## [Task statement]
Please make sure what you return matches the listing below exactly, minus its pictures.

## [Entries shown]
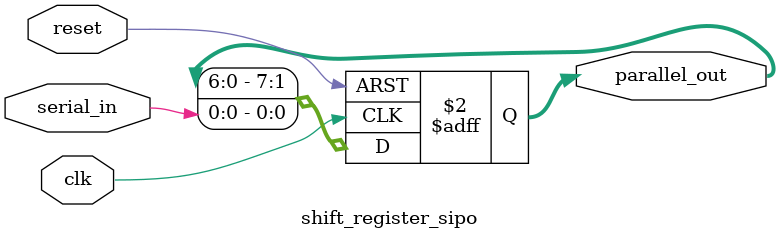
<source format=v>

`timescale 1ns / 1ps

module shift_register_sipo #(
    parameter WIDTH = 8
)(
    input clk,
    input reset,
    input serial_in,
    output reg [7:0] parallel_out
);

always @(posedge clk or posedge reset) begin
    if (reset) begin
        parallel_out <= 8'b0;
    end else begin
        parallel_out <= {parallel_out[6:0], serial_in}; // 왼쪽으로 한 비트씩 시프트하고 가장 오른쪽에 입력 삽입
    end
end

endmodule

</source>
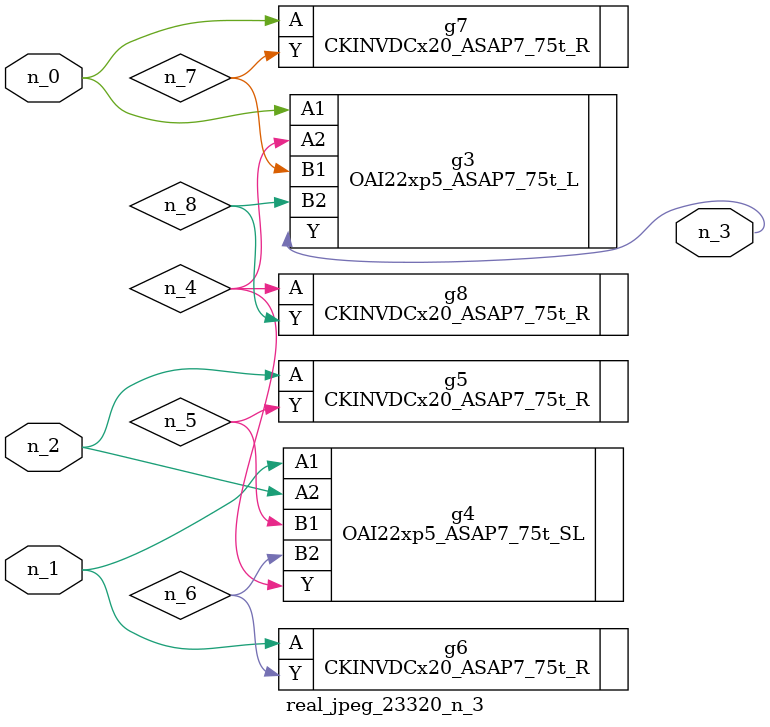
<source format=v>
module real_jpeg_23320_n_3 (n_1, n_0, n_2, n_3);

input n_1;
input n_0;
input n_2;

output n_3;

wire n_5;
wire n_8;
wire n_4;
wire n_6;
wire n_7;

OAI22xp5_ASAP7_75t_L g3 ( 
.A1(n_0),
.A2(n_4),
.B1(n_7),
.B2(n_8),
.Y(n_3)
);

CKINVDCx20_ASAP7_75t_R g7 ( 
.A(n_0),
.Y(n_7)
);

OAI22xp5_ASAP7_75t_SL g4 ( 
.A1(n_1),
.A2(n_2),
.B1(n_5),
.B2(n_6),
.Y(n_4)
);

CKINVDCx20_ASAP7_75t_R g6 ( 
.A(n_1),
.Y(n_6)
);

CKINVDCx20_ASAP7_75t_R g5 ( 
.A(n_2),
.Y(n_5)
);

CKINVDCx20_ASAP7_75t_R g8 ( 
.A(n_4),
.Y(n_8)
);


endmodule
</source>
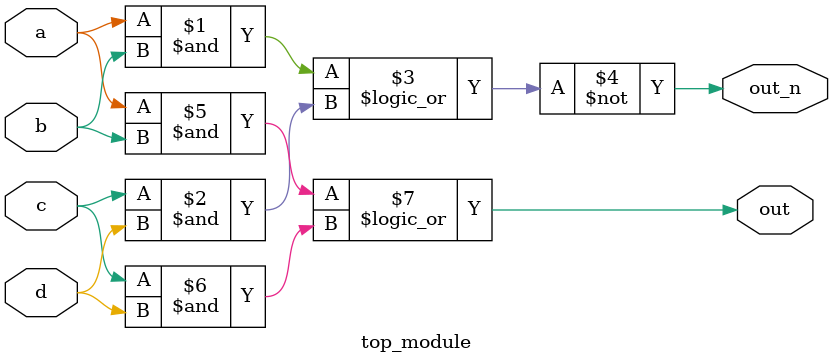
<source format=v>
`default_nettype none // this disables implicit nets to reduce some chance of bugs
module top_module(
    input a,
    input b,
    input c,
    input d,
    output out,
    output out_n   ); 

    assign out_n = ~((a & b) || (c & d));
    assign out = ((a & b) || (c & d));

endmodule
</source>
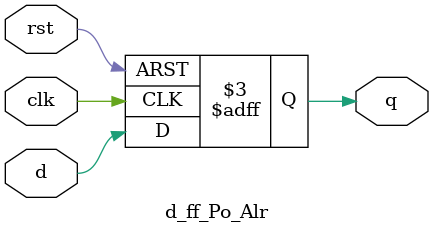
<source format=v>
`timescale 1ns / 1ps


module d_ff_Po_Alr(q,clk,d,rst);
input clk,d,rst;
output reg q;

always @(posedge clk or negedge rst) begin
    if(!rst)
        q <= 0;
    else 
        q <= d;
end
endmodule

</source>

## [Solution for this task]
<source format=v>

`timescale 1ns / 1ps

module shift_register_sipo #(
    parameter WIDTH = 8
)(
    input clk,
    input reset,
    input serial_in,
    output reg [7:0] parallel_out
);

always @(posedge clk or posedge reset) begin
    if (reset) begin
        parallel_out <= 8'b0;
    end else begin
        parallel_out <= {parallel_out[6:0], serial_in}; // 왼쪽으로 한 비트씩 시프트하고 가장 오른쪽에 입력 삽입
    end
end

endmodule

</source>
<source format=v>
module real_jpeg_23320_n_3 (n_1, n_0, n_2, n_3);

input n_1;
input n_0;
input n_2;

output n_3;

wire n_5;
wire n_8;
wire n_4;
wire n_6;
wire n_7;

OAI22xp5_ASAP7_75t_L g3 ( 
.A1(n_0),
.A2(n_4),
.B1(n_7),
.B2(n_8),
.Y(n_3)
);

CKINVDCx20_ASAP7_75t_R g7 ( 
.A(n_0),
.Y(n_7)
);

OAI22xp5_ASAP7_75t_SL g4 ( 
.A1(n_1),
.A2(n_2),
.B1(n_5),
.B2(n_6),
.Y(n_4)
);

CKINVDCx20_ASAP7_75t_R g6 ( 
.A(n_1),
.Y(n_6)
);

CKINVDCx20_ASAP7_75t_R g5 ( 
.A(n_2),
.Y(n_5)
);

CKINVDCx20_ASAP7_75t_R g8 ( 
.A(n_4),
.Y(n_8)
);


endmodule
</source>
<source format=v>
`default_nettype none // this disables implicit nets to reduce some chance of bugs
module top_module(
    input a,
    input b,
    input c,
    input d,
    output out,
    output out_n   ); 

    assign out_n = ~((a & b) || (c & d));
    assign out = ((a & b) || (c & d));

endmodule
</source>
<source format=v>
`timescale 1ns / 1ps


module d_ff_Po_Alr(q,clk,d,rst);
input clk,d,rst;
output reg q;

always @(posedge clk or negedge rst) begin
    if(!rst)
        q <= 0;
    else 
        q <= d;
end
endmodule

</source>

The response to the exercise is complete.